WHAT YOU HAVE TO DO: All that is required is the number of lines in this listing that hold "Xbox".

SOURCE MATERIAL:

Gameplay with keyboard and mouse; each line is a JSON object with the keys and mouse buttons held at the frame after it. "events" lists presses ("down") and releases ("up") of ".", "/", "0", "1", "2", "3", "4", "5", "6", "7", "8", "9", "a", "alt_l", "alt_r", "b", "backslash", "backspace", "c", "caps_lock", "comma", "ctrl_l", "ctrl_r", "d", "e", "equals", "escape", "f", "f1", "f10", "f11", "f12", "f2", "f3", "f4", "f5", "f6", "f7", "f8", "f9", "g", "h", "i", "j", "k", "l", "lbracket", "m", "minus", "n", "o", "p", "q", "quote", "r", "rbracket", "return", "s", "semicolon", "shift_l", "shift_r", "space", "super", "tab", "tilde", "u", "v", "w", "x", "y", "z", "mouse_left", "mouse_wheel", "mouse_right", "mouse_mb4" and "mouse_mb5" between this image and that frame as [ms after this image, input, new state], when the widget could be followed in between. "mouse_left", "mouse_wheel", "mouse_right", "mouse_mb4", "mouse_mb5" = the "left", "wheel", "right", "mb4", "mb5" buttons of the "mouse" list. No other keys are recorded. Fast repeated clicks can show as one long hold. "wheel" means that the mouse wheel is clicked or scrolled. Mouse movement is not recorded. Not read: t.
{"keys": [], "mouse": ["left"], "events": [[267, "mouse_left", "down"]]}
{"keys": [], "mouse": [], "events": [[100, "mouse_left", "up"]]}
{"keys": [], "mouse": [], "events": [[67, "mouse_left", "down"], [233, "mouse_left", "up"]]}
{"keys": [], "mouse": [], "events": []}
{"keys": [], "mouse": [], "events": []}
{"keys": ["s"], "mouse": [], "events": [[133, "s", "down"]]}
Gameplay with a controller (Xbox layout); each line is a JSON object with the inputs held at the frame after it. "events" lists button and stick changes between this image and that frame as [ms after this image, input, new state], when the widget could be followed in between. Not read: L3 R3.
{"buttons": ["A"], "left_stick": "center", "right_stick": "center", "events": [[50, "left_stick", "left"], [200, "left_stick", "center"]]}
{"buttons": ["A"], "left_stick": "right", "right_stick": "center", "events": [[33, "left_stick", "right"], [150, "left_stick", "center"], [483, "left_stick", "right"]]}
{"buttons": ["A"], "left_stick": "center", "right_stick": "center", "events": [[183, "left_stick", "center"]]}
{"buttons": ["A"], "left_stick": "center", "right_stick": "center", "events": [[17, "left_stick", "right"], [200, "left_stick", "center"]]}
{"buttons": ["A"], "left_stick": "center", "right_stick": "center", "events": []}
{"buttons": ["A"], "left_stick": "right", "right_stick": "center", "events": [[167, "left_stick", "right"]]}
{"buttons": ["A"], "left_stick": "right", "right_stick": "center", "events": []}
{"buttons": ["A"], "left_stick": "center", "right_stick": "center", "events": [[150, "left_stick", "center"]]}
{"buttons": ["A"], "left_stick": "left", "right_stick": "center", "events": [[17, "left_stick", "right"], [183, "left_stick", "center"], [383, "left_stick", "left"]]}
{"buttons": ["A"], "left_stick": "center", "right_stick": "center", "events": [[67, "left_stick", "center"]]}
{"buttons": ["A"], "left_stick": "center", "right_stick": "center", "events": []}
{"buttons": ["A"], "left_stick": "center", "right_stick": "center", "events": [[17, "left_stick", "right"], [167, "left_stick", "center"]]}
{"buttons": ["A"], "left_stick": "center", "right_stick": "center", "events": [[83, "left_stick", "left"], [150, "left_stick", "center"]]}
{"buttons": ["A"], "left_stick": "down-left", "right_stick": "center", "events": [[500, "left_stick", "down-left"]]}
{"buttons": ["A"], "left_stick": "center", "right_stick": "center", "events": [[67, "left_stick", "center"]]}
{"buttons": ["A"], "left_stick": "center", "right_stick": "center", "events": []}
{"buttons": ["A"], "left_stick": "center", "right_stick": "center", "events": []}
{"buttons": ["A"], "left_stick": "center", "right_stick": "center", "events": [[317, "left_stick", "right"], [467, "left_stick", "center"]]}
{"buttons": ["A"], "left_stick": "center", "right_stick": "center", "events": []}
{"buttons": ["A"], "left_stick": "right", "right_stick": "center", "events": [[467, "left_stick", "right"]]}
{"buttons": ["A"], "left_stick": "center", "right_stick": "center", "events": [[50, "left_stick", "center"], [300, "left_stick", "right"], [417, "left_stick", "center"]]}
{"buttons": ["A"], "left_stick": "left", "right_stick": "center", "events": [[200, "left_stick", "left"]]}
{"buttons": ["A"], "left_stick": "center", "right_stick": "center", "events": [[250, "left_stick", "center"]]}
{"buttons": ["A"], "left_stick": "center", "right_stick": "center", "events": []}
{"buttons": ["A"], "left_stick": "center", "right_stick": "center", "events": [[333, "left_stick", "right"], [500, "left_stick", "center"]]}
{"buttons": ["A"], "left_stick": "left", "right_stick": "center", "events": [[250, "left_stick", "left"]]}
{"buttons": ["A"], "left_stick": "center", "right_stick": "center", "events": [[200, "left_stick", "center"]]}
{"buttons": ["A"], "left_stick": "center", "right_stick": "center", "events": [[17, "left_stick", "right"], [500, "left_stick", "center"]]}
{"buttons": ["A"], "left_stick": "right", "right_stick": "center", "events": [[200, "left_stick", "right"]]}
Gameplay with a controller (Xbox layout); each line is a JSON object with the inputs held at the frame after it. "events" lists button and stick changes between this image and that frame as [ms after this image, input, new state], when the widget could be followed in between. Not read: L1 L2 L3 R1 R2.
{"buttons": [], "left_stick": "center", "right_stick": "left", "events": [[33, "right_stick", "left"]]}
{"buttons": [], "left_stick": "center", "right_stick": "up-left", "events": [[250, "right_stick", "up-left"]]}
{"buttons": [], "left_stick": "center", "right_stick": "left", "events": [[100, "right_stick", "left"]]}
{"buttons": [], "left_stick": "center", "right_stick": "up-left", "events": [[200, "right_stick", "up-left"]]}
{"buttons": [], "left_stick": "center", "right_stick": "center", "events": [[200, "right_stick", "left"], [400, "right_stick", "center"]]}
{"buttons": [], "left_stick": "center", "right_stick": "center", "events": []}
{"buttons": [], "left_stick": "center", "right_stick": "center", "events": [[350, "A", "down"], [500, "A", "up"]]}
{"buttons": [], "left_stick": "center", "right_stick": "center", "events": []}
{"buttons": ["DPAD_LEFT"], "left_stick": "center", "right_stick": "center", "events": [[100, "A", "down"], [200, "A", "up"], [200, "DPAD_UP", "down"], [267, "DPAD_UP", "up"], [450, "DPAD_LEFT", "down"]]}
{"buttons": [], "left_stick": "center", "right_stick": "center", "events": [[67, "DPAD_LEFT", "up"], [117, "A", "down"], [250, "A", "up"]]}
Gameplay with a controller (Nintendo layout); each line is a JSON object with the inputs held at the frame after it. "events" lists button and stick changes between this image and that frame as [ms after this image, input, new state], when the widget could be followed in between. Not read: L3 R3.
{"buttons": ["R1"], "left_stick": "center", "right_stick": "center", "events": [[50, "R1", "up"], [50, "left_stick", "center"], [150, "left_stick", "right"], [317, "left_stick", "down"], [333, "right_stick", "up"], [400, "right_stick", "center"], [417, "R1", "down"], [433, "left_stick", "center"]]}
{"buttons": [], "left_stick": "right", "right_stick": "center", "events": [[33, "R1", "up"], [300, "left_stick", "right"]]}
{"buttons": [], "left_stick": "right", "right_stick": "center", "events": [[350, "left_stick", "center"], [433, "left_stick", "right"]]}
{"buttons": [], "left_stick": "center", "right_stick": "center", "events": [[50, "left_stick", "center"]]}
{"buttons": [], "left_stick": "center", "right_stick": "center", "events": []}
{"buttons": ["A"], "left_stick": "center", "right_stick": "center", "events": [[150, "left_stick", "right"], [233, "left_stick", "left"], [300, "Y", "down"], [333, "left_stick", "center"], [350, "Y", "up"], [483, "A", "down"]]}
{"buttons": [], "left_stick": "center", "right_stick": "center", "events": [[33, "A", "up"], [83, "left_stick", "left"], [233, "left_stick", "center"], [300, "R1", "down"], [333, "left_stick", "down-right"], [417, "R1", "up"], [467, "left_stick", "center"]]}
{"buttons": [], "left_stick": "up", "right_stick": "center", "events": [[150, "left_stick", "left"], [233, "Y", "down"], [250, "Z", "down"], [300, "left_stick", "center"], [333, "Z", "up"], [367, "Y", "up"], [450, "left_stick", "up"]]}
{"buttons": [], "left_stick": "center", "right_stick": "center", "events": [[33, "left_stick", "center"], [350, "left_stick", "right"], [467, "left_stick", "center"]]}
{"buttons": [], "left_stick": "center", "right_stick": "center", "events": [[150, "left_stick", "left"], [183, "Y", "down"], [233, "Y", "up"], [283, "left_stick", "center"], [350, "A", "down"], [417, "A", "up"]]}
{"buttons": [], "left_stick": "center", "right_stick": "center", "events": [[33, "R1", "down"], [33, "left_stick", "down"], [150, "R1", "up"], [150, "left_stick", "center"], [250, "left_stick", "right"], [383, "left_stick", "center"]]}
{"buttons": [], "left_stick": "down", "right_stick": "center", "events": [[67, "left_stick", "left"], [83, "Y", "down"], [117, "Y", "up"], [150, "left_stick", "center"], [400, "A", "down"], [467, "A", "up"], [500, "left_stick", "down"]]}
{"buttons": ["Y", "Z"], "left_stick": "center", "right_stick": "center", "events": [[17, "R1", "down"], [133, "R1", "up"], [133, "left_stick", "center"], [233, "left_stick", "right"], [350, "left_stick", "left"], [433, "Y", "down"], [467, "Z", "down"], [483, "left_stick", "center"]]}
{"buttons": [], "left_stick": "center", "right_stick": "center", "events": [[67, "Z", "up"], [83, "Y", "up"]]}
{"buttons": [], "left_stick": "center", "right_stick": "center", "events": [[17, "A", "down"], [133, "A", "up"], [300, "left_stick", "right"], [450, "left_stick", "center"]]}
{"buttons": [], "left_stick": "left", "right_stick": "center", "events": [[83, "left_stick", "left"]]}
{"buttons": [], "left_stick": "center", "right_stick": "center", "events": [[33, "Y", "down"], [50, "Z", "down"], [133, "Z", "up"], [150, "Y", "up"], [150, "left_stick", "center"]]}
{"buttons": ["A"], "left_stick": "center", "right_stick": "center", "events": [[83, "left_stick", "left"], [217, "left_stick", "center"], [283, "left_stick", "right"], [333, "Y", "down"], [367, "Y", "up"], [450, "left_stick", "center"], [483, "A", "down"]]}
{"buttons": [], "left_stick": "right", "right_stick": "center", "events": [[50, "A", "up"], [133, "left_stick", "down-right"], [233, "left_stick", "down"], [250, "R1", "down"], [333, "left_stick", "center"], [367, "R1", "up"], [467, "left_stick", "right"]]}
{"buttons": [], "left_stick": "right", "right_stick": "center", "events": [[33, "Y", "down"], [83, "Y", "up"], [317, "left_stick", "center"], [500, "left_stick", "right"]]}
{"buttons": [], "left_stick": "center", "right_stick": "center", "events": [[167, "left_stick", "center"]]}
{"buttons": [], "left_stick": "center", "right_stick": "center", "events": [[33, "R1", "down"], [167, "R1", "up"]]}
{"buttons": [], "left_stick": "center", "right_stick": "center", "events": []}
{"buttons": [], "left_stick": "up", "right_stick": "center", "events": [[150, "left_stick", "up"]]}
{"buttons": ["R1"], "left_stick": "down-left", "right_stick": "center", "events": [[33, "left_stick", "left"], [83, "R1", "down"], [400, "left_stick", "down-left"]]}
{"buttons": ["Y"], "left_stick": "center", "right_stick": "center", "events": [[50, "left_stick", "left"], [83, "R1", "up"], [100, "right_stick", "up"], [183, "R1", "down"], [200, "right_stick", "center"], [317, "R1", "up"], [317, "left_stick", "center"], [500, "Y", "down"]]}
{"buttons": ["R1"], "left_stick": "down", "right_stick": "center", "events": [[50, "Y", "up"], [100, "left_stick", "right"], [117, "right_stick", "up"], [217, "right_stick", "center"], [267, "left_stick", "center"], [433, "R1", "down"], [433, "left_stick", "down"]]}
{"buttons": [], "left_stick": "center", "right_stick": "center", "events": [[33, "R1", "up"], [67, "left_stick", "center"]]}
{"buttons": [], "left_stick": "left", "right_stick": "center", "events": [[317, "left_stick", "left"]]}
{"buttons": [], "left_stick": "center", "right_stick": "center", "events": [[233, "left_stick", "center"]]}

ANSWER BOX: 2